### Problem requirements
Lines with the string "Traditional" must each be copied from the listing.
····················
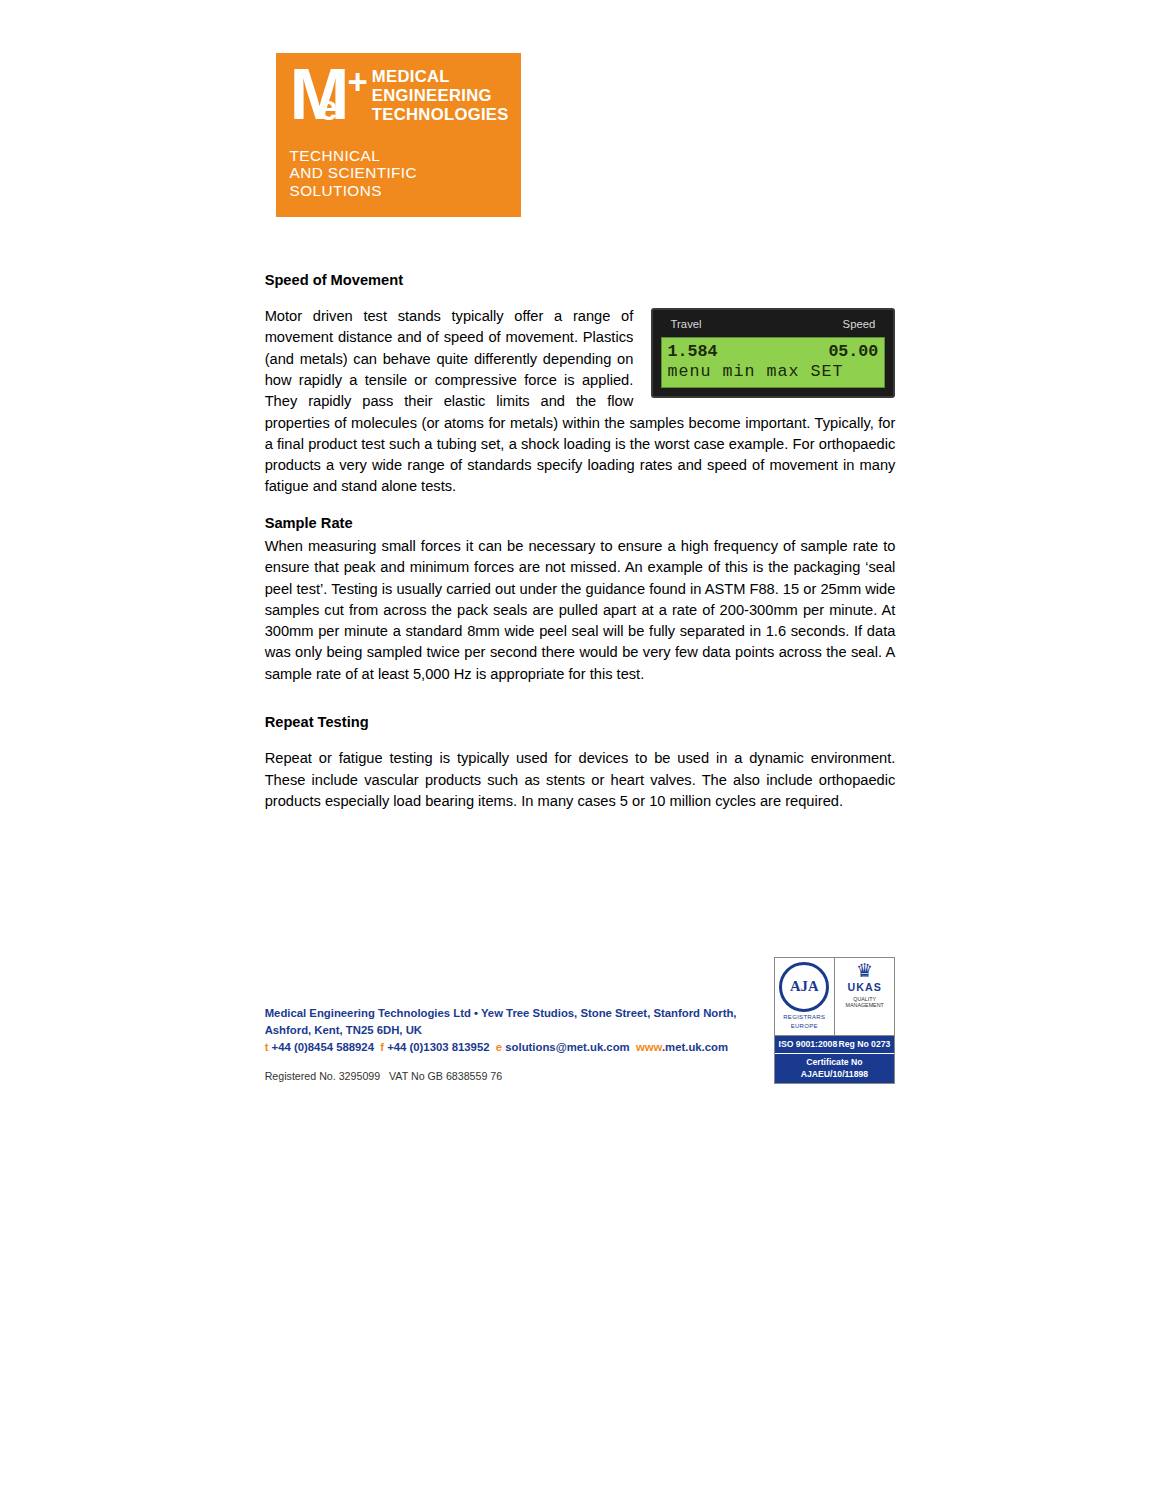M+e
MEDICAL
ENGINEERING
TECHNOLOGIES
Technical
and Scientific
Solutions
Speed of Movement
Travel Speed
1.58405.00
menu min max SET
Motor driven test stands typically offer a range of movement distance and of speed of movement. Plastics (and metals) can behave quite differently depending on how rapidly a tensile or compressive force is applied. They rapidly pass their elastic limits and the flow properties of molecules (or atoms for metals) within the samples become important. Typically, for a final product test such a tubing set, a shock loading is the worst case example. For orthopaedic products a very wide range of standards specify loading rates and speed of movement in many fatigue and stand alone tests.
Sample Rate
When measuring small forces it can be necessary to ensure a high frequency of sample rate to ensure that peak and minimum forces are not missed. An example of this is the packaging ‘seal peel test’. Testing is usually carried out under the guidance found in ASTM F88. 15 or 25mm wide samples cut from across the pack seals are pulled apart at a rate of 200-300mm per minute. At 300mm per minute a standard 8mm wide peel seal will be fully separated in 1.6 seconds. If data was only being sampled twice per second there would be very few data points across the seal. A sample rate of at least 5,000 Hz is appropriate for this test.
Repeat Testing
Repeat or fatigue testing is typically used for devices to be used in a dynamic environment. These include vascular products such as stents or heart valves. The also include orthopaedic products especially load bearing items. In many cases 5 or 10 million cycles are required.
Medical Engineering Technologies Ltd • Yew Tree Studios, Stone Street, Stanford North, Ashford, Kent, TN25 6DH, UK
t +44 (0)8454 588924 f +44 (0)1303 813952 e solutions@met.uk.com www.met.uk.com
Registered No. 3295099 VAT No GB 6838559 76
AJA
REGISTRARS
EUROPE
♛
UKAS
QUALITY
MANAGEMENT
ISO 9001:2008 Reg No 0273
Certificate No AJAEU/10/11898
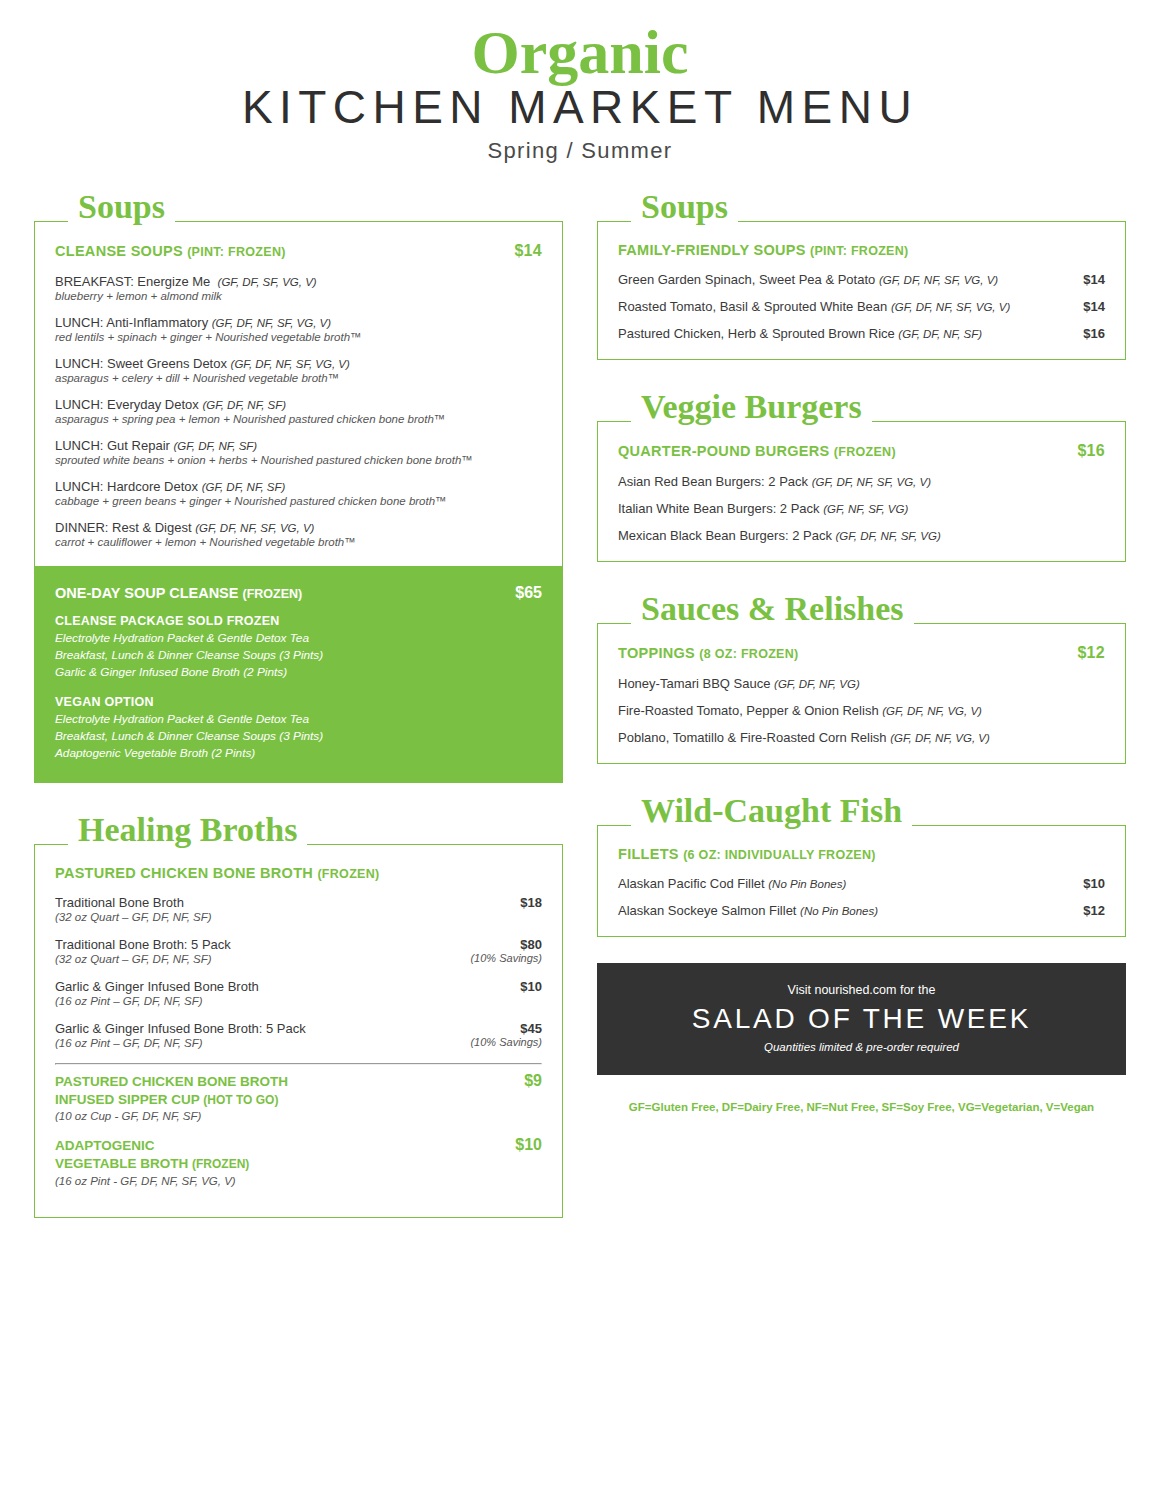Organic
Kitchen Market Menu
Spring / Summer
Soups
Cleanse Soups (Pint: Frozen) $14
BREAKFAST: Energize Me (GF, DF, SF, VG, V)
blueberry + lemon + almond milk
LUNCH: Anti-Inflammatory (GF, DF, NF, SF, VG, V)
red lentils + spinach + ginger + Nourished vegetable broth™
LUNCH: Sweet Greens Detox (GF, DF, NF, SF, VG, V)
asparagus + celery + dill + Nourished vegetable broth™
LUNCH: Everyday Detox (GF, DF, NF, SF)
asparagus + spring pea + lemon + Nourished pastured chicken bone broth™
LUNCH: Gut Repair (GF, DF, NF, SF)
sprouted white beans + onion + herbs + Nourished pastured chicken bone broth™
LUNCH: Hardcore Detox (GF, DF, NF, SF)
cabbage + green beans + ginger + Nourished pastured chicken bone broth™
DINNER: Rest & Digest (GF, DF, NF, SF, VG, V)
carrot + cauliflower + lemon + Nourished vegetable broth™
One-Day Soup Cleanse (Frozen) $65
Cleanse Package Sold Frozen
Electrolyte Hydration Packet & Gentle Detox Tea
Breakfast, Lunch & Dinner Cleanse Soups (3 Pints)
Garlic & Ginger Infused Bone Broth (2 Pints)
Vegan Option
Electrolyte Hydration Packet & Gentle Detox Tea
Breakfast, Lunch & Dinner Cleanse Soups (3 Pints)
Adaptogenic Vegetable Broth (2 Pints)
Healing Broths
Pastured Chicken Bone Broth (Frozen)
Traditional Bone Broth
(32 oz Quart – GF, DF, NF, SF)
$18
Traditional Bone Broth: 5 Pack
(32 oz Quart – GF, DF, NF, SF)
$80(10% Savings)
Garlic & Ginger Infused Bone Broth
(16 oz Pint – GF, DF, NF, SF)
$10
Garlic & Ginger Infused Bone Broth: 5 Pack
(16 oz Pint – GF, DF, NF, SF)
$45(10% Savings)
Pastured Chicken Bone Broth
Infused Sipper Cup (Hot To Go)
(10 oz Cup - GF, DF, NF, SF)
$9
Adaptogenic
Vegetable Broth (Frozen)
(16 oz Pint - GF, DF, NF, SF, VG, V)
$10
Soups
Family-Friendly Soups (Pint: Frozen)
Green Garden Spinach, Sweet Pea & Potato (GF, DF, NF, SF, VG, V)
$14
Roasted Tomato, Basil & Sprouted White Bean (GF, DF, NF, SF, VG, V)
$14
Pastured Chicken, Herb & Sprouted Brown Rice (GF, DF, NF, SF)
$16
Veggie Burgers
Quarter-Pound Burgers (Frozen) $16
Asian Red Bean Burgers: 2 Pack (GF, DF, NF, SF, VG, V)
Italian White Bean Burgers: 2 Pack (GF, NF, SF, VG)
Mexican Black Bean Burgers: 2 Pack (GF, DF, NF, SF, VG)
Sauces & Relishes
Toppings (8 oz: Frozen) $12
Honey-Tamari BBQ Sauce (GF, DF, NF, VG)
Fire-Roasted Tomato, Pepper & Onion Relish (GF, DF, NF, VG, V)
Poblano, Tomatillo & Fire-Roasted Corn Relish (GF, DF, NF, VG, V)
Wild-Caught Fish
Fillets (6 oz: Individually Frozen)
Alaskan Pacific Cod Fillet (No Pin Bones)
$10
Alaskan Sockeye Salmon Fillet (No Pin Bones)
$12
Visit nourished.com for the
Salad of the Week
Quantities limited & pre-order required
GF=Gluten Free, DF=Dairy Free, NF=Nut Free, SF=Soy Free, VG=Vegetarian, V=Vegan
····················
### Written response
Traditional Bone Broth
Traditional Bone Broth: 5 Pack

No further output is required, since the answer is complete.